Такие программы поведения, как: «лишь бы не было войны», «лишь бы не стало хуже», «жизнь — это наслаждение», «что я могу сделать один», закладывают в людях зачатки психических расстройств, превращая их в человеческие стада, которые легко направить в заранее уготованные стойла — кабинки для голосования: пошли, родимые, безмозглые, безвольные, беспамятные, равнодушные, мечтающие лишь о наслаждениях и удовольствиях — вперед, голосовать!
Человек голосующий, обработанный спецпрограммами психопатического поведения, теперь с готовностью воспримет сигнал голосовать «за»:
«голосуй за... а то станет хуже» (это для людей с прочной жизненной программой страха перед будущим);
«голосуй за... а то проиграешь» (это для людей с устойчивой жизненной программой получения удовольствий);
«голосуй за... потому что из двух зол лучше выбрать меньшее» (это для людей со сформированной жизненной программой равнодушия к судьбам страны).

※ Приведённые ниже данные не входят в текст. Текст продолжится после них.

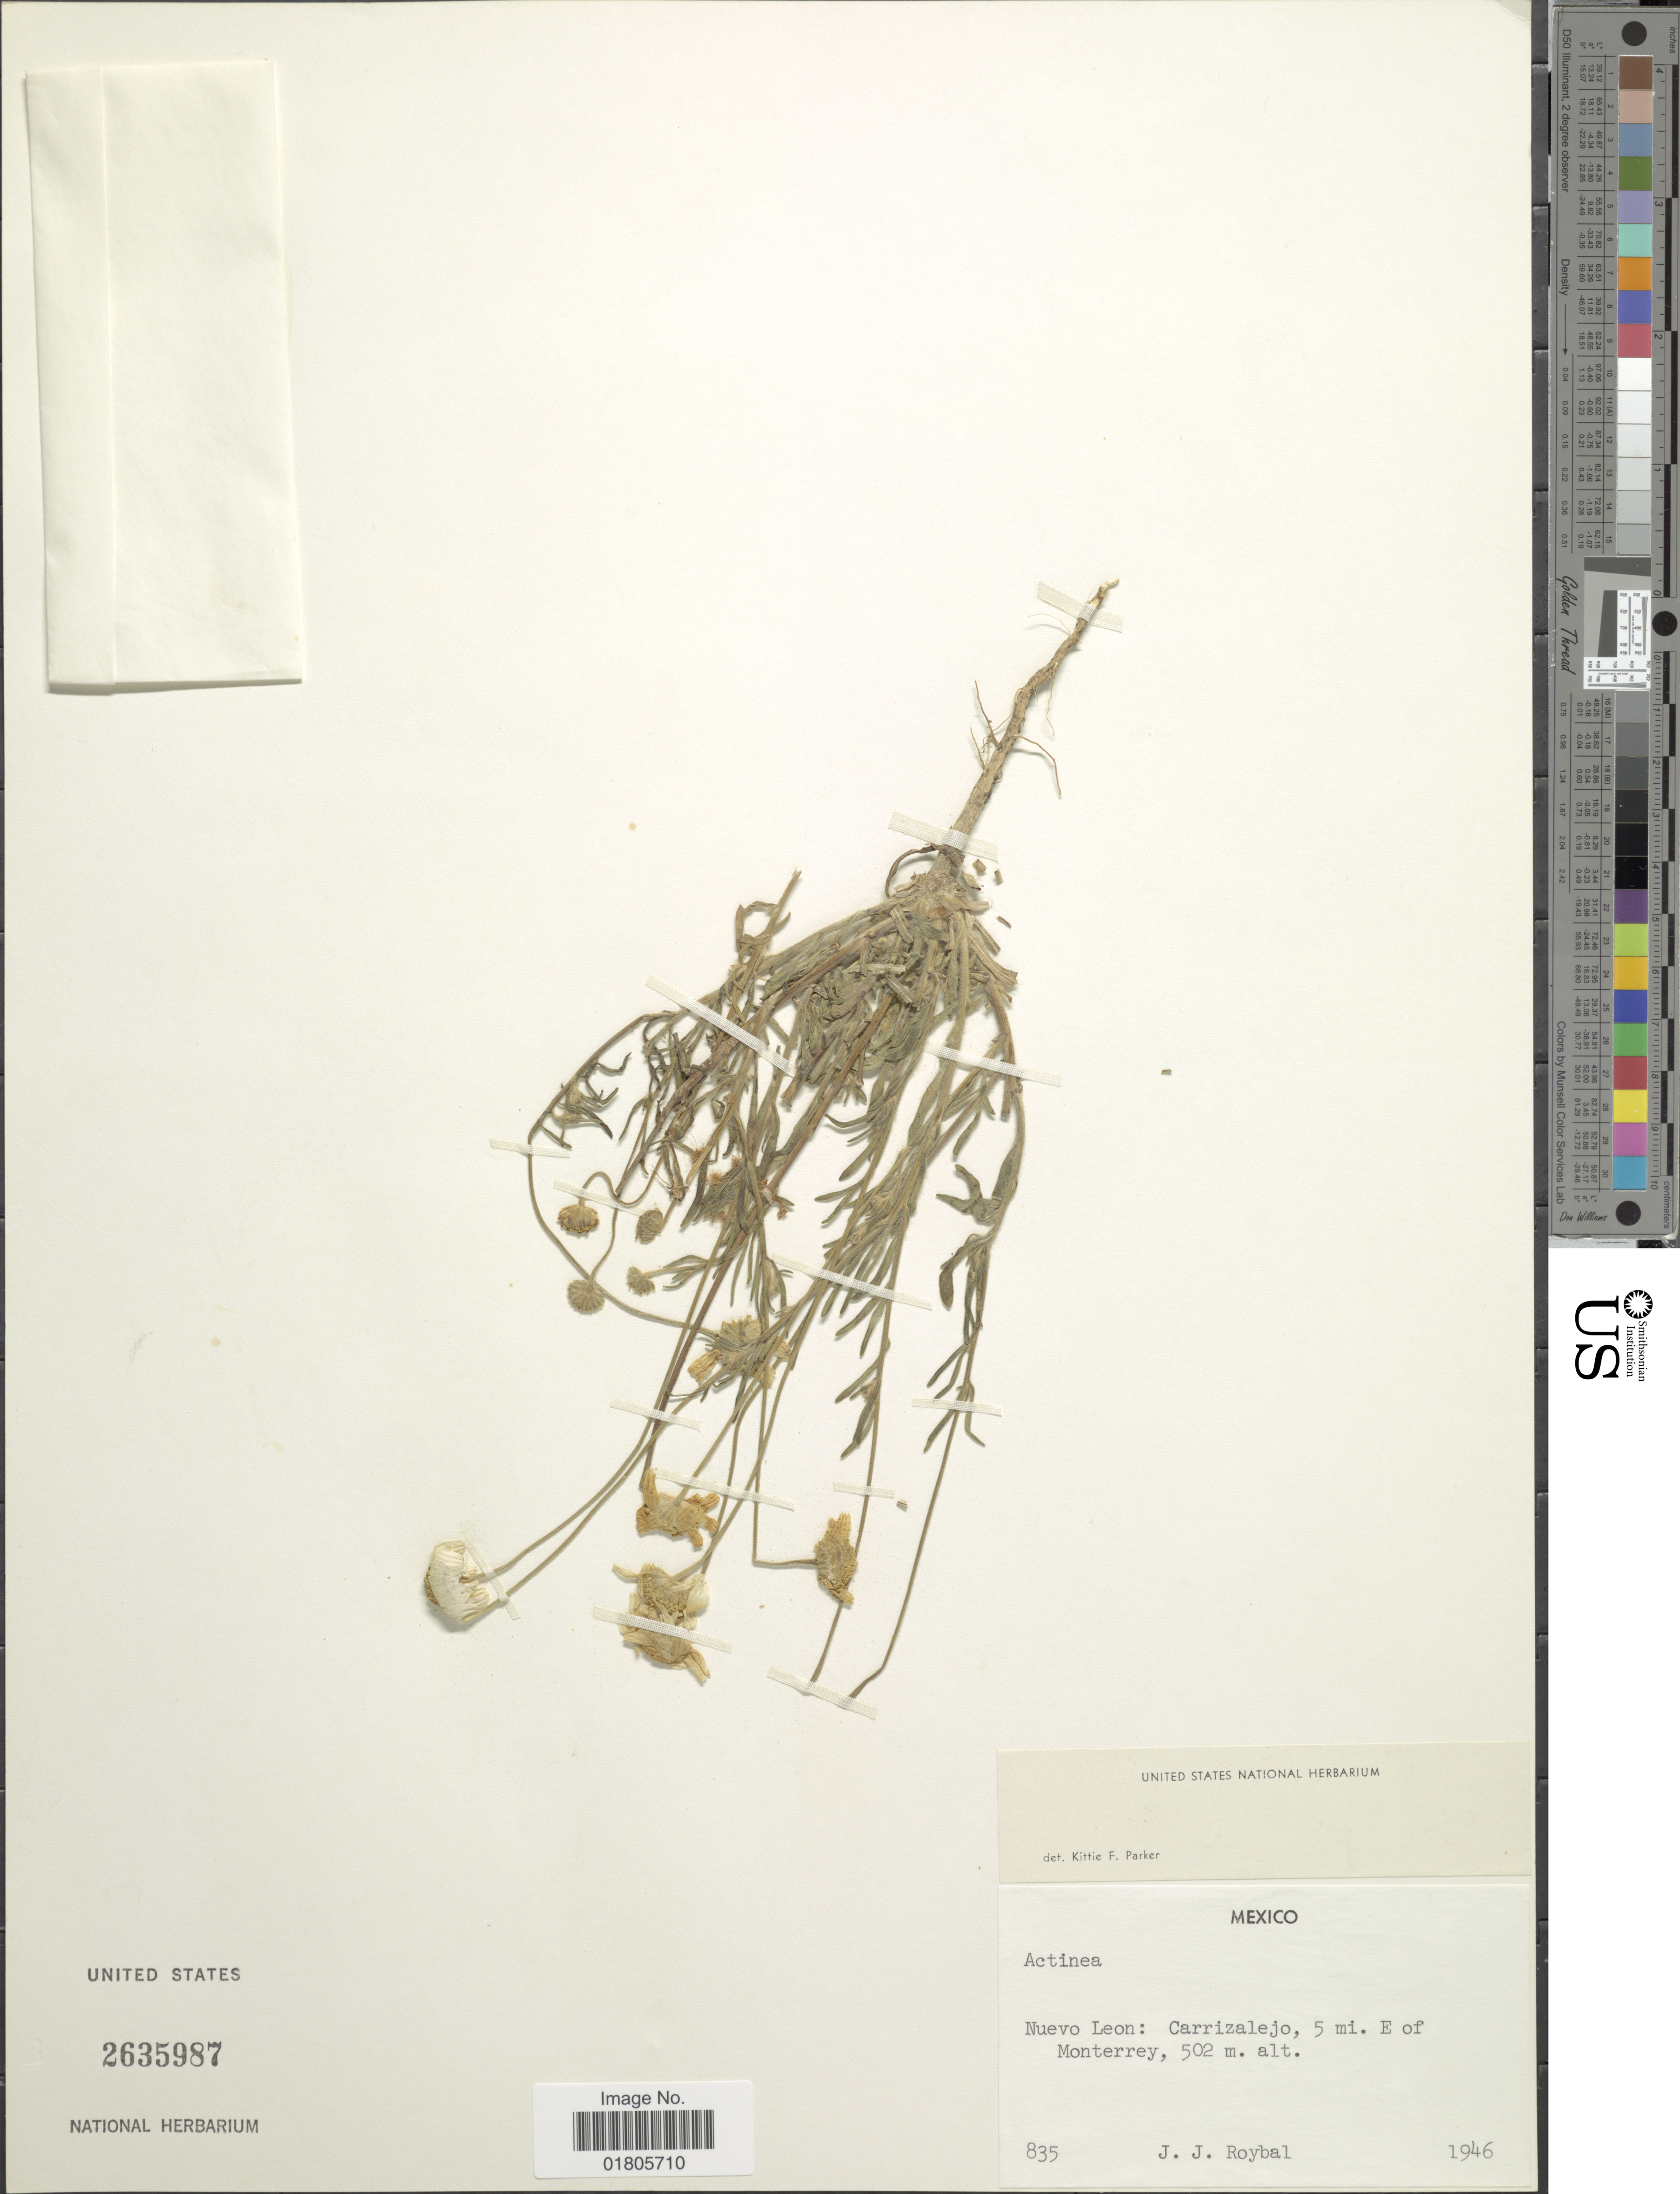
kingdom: Plantae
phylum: Tracheophyta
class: Magnoliopsida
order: Asterales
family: Asteraceae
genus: Actinea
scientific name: Actinea linearifolia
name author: (Hook.) Kuntze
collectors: J. J. Roybal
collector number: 835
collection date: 1946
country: Mexico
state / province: Nuevo León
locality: Carrizalejo, 5 mi. E of Monterrey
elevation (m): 502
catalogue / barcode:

Опыт думских и президентских выборов последнего десятилетия показал, что психопатические программы поведения зловещим вирусом поражают людей. Особенно интенсивно насилие над душами совершалось во все президентские кампании, которые ни в коем случае нельзя назвать свободным волеизъявлением нации. Напротив, в этих действах был достигнут полный паралич воли народа, к концу избирательной гонки доведенного до исступленного беспамятства и безрассудства.
Есть ли спасение от психопатического программирования поведения, от информационного заражения, или оно достанет нас везде, где есть средства связи, книги, газеты, телевидение? Можно ли противостоять тем, кто захватывает наши души, порабощает их незаметно для нас самих? Да, есть и противоядие, и оборона, и возможность воевать с властями, возомнившими себя безраздельными повелителями масс, когда они нас держат за гоев, скотов.

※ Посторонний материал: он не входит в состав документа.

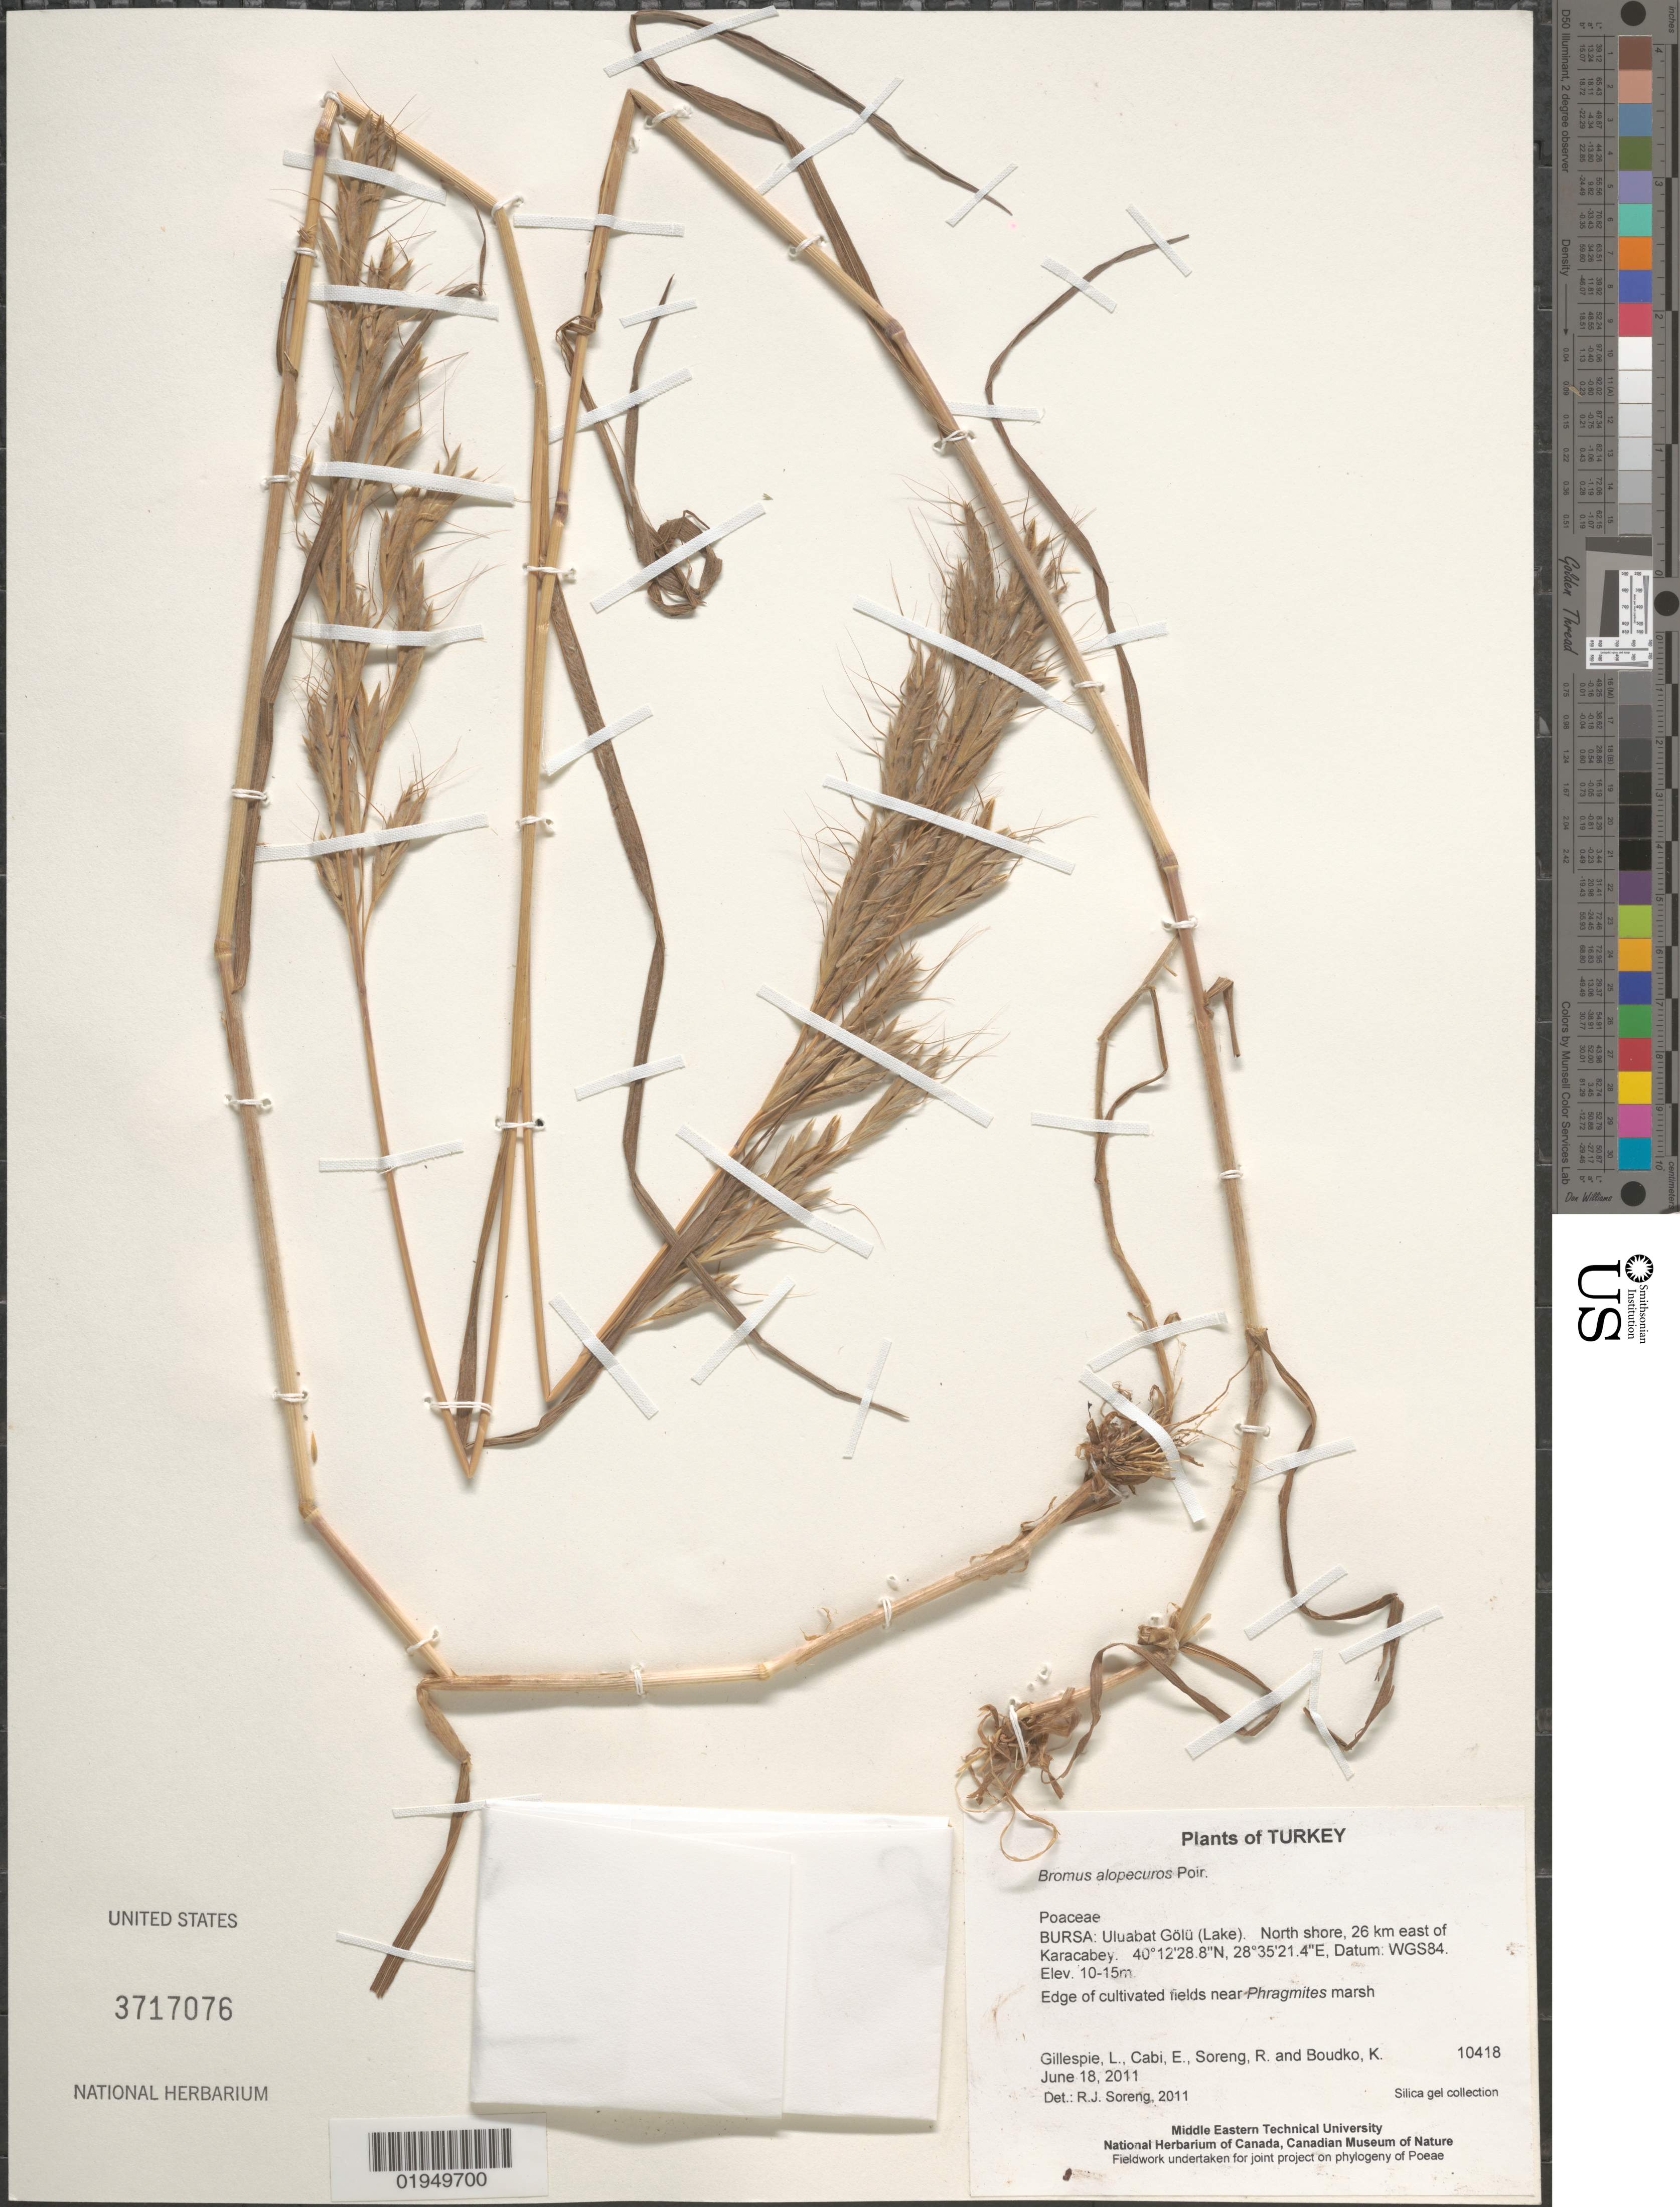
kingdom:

Противоядие вирусу безумия, поражающему с помощью нейролингвистических технологий, давно известно. Это — молитва к Богу, в нашей православной церкви звучащая на церковнославянском языке. Об этой очищающей сознание силе молитвенного слова знают не только православные верующие, давно привыкшие, что спасительный девяностый псалом, прозванный в народе «Живые помощи», удивительным образом
просветляет разум человека, даже ни слова в нем не понимающего. Есть свидетельства, как люди, читавшие про себя эту молитву на допросах в тюрьме, умели устоять перед внушением профессионального гипнотизера подписать самооговор и ложные показания. Воистину, живая помощь Божия нисходит на человека по слову этого псалма.
О молитве, как противоядии внушению, говорят не только в Русской Православной Церкви, ной в Церкви католической. В руководстве святой инквизиции «Молот ведьм» инквизиторы Шпренгер и Инститорис утверждали, что молитва «Богородице Дево, радуйся» — проверенный опытом способ освобождения людей от одержимости и бесноватости, от помутнения рассудка, вызванного колдовством. Современные нейролингвисты, которые не скрывают, что «в своих истоках нейролингвистическое программирование развивалось на базе изучения деятельности магов, колдунов, шаманов», и с великим сожалением признают, что «молитвы осуществляют контрсуггестию», то есть препятствуют внушению! Так что самым верным средством спастись от напасти программирования является слово молитвы, с которой мы прибегаем к Богу, к Высшей Силе, от Него получая ограждение и вразумление, ибо сказано в псалме девяностом: «Оружием оградит тебя Истина Его, и не убоишься...».